Another memory quite fresh in my mind is the day my brothers left for boarding school, the excitement they wore on their faces, the excitement I felt for them, and for myself, knowing that within a solitary year I too would feel such elation as it would be my turn to head off to the mountains, to the snow and to the outdoor adventures we three brothers had heard so much about from our older sisters (who themselves had already experienced the thrill of heading away to this particular boarding school). Turns out it would be another two years before I was sent, as my father could not afford to send five children all at once to various boarding schools in the United States. So I stayed in the Bahamas while all my siblings left.
In our father’s house I watched them pack, feeding off of their excited anticipation, wishing I too could go with them.

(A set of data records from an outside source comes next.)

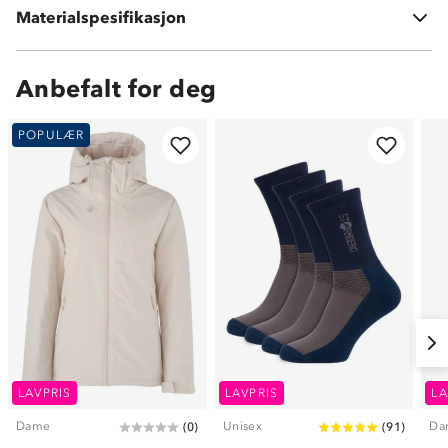
Materialspesifikasjon
100 % polyester
Anbefalt for deg
POPULÆR
LAVPRIS
LAVPRIS
LA
Dame
Unisex
Da
(
0
)
(
91
)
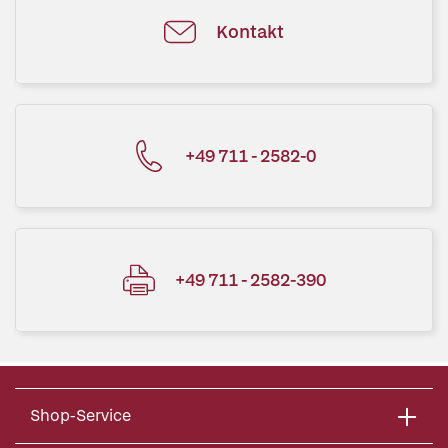
Kontakt
+49 711 - 2582-0
+49 711 - 2582-390
Shop-Service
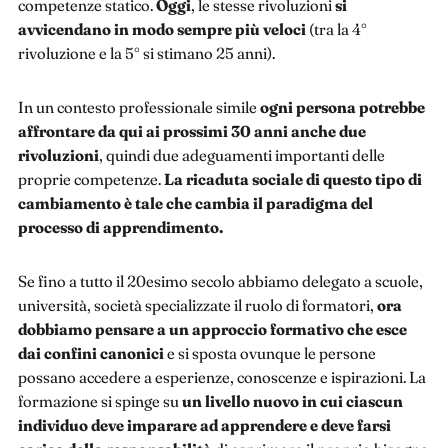
competenze statico.
Oggi
, le stesse rivoluzioni
si
avvicendano in modo sempre più veloci
(tra la 4°
rivoluzione e la 5° si stimano 25 anni).
In un contesto professionale simile
ogni persona potrebbe
affrontare da qui ai prossimi 30 anni anche due
rivoluzioni
, quindi due adeguamenti importanti delle
proprie competenze.
La ricaduta sociale di questo tipo di
cambiamento è tale che cambia il paradigma del
processo di apprendimento.
Se fino a tutto il 20esimo secolo abbiamo delegato a scuole,
università, società specializzate il ruolo di formatori,
ora
dobbiamo pensare a un approccio formativo che esce
dai confini canonici
e si sposta ovunque le persone
possano accedere a esperienze, conoscenze e ispirazioni. La
formazione si spinge su
un livello nuovo in cui ciascun
individuo deve imparare ad apprendere e deve farsi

When it came time for them to leave I watched them drive off with my father, who was to fly them in his single engine six-seater Piper Cherokee to, most likely, Fort Lauderdale, where they’d begin their journey north to Lake Placid, New York.
The instance they drove away my heart sank. I never imagined I would feel so alone without my brothers. I felt a panic rise within me, an emptiness that gripped me tightly. Suddenly the yard where we played countless games of football, built forts, and played war games seemed oddly quiet, baren, hollow. The canal at the back of our house became a frigid black-hole, one I could never imagine I’d be brave enough to jump into without my brothers being there with me. I ran to the chicken coop at the back of the yard with tears welling up.

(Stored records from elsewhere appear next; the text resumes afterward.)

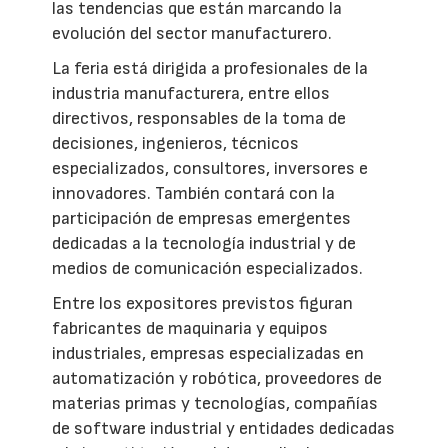
las tendencias que están marcando la
evolución del sector manufacturero.
La feria está dirigida a profesionales de la
industria manufacturera, entre ellos
directivos, responsables de la toma de
decisiones, ingenieros, técnicos
especializados, consultores, inversores e
innovadores. También contará con la
participación de empresas emergentes
dedicadas a la tecnología industrial y de
medios de comunicación especializados.
Entre los expositores previstos figuran
fabricantes de maquinaria y equipos
industriales, empresas especializadas en
automatización y robótica, proveedores de
materias primas y tecnologías, compañías
de software industrial y entidades dedicadas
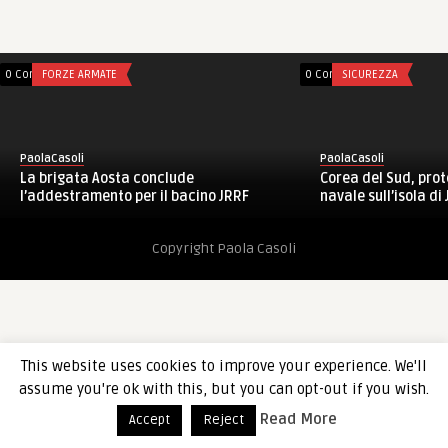
0 Comments
FORZE ARMATE
0 Comments
SICUREZZA
PaolaCasoli
PaolaCasoli
La brigata Aosta conclude
Corea del Sud, pro
l’addestramento per il bacino JRRF
navale sull’isola di Je
Copyright Paola Casoli
This website uses cookies to improve your experience. We'll
assume you're ok with this, but you can opt-out if you wish.
Read More
Accept
Reject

I was no foreigner to this emptiness feeling. I grew up with the challenge of battling this emptiness everytime I left my mother's home to return to my father’s. They divorced when I was three years old and for whatever reason my father took primary custody over my brother Tomas and I. Spending holidays and vacations with my mother was never enough for me. I longed for her, pined for her tender affections and the ever-present immensity of her love. Thirteen years is all the time I had with her, and though so brief of a time the impact has been immeasurable.

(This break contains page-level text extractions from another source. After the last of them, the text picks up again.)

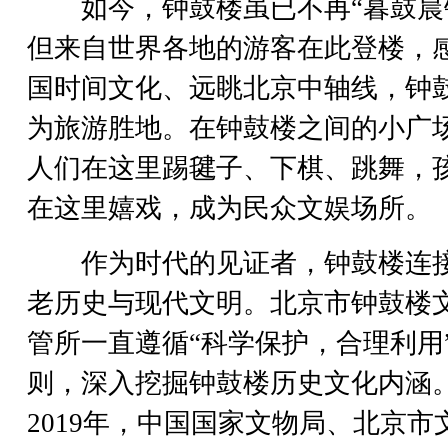
如今，钟鼓楼虽已不再“暮鼓晨
但来自世界各地的游客在此登楼，
国时间文化、远眺北京中轴线，钟
为旅游胜地。在钟鼓楼之间的小广
人们在这里踢毽子、下棋、跳舞，
在这里嬉戏，成为民众文娱场所。
作为时代的见证者，钟鼓楼连
老历史与现代文明。北京市钟鼓楼
管所一直遵循“科学保护，合理利用
则，深入挖掘钟鼓楼历史文化内涵
2019年，中国国家文物局、北京市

I sat with the chickens for a time and cried in solitude. Returning to my father’s home after spending a loving time with my mother was always difficult for me, and I learned to cope by crying in solitude once I knew my brothers were asleep and could not hear me sobbing through the night. Cold, alone, sad, wanting desperately to be back in the loving arms of my mother, or even just to be within the proximity of her loving radiance would have been enough to soothe me. But she was far away, on another island.
I always cried when my brother and I said goodbye to our mother at the airport heading back to our father’s; and, as the plane would begin to taxi to the runway, I would desperately scour the airport window panes looking for her big, familiar, kind smile. Finding her, my tears would flow, and I’d cry with my face glued to her until her visage vanished. My brave brother never cried. He comforted me as best he could, but I found no comfort ever in leaving her, only angst and despair. I believed then, as I do now, that I belonged with my mother. I loved my father very much, but the simple truth is he did not and could not provide me with the care, affection and attention I both craved and needed. Not once can I recall my father demonstrating an understanding of the hardships I went through each time I left my mother. Never did he recognize the pain it must have caused to such a young and sensitive boy as me. I imagine had he taken me in his arms and hugged me and talked softly to me that I would have fared better, been less distressed.
Perhaps this was meant to be in order to prepare me for the early death of my mother.